I stride down the hall and hear the thunderous applause. I smile coyly to myself and take my stance. The room grows quiet, and I start my performance. Yes, here I am. I’m finally here standing on this stage with triumph in my eyes. As I start singing, I begin to feel melancholy, and my memories of tenth-grade start creeping back.
Two years ago
“Ladies and gentlemen, I would like to introduce the James Logan High School Advanced Choir! Please welcome them with a round of applause!”
My choir members start walking in a synchronized form and halt as they get to their places. Soon, my row begins striding down the platform, and as I get into my center formation, I miss a beat and walk passed my stance.
“Shoot. Minus two points.” I grumble.
I shuffle back towards my place and bump into the person on my right. I feel a slight glare from her and gulp in fear.
“That’s another point.” I think.
The judges circle their papers fiercely, eyeballing us on our every movement.
Our choir director takes her place, she analyzes our rows, and as soon as she is satisfied, she starts conducting.
“Not bad. We did well for the first two songs.” I happily think. Then the piano hits a minor C, “Ah geez. Not this song. I’ve always hated this song!” My mind screams with agony as we start singing.
Towards the end of the song, my voice starts getting raspier and produces an ugly sound. The person on the right quickly taps at my side as an indication of saying, “Enough. Time to lip sync.” I follow her orders and start lip syncing as best as I can, trying not to seem as noticeable as I already am. Then I miss another beat, and the judges look at my lips moving with no sound coming out and start scribbling on their notes once again.
“Urgh. I bet that’s 10 points we just missed,” I complain under my breath.
My school’s choir ended up getting 10th out of 10th place.
As I bow down, the thunderous applause reactivates, and heartfelt tears start rolling down my eyes as I glance at my audience. I am back onstage, and this honestly felt like a blessing.
After tenth grade, I decided not to sing ever again. The nightmare found a variety of ways to creep into my sleep and wake me up in tears. My pitiful tears soon dried up, and anger formed an indestructible wall around my heart. I blamed myself and cowered away when someone asked me to sing for them. I raised questions all around me and became a weakling.

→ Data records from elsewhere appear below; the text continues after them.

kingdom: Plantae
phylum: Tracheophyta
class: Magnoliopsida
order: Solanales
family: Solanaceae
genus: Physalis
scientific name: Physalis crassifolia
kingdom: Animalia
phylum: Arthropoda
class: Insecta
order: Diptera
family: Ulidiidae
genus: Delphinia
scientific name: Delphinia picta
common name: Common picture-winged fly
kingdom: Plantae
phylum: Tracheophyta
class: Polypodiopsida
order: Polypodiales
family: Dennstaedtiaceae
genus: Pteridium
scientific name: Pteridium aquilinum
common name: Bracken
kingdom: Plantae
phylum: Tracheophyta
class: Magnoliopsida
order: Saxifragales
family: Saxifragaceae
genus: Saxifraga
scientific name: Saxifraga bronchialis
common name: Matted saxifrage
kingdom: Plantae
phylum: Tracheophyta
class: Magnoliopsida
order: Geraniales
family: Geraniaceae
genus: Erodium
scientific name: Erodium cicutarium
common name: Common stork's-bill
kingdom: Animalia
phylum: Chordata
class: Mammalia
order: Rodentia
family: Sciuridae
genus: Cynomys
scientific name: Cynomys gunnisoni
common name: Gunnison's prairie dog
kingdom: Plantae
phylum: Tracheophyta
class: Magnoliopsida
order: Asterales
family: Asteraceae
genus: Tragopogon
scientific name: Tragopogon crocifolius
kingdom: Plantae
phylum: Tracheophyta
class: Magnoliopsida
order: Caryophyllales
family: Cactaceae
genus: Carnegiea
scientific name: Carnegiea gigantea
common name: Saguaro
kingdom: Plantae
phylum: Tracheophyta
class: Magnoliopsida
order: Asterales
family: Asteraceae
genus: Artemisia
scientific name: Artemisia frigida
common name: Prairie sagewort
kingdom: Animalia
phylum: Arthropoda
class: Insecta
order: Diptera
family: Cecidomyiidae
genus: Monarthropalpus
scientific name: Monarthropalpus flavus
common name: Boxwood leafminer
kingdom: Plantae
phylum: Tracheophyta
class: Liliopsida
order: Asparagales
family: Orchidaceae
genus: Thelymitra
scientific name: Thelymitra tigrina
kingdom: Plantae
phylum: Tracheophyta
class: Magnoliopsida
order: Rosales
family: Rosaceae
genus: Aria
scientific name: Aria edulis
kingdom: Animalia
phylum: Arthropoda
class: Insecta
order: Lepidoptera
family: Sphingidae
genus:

However, towards twelfth-grade, I was finally able to conquer the stage with triumph again. My family encouraged me to strive harder for the thing I wanted to do: sing. They broke down my insecure wall and reached out a warm hand. I instantly grabbed it, thinking it would get away from me if I didn’t act fast enough. From then on, I started opening up towards others and began auditioning in musicals. My inner joy came back after two depressing years.
From this experience, I have learned that accepting these challenges will bring me one step closer to the real world. They form me into a stronger person. I shall not cower away and take what life throws at me next in the future.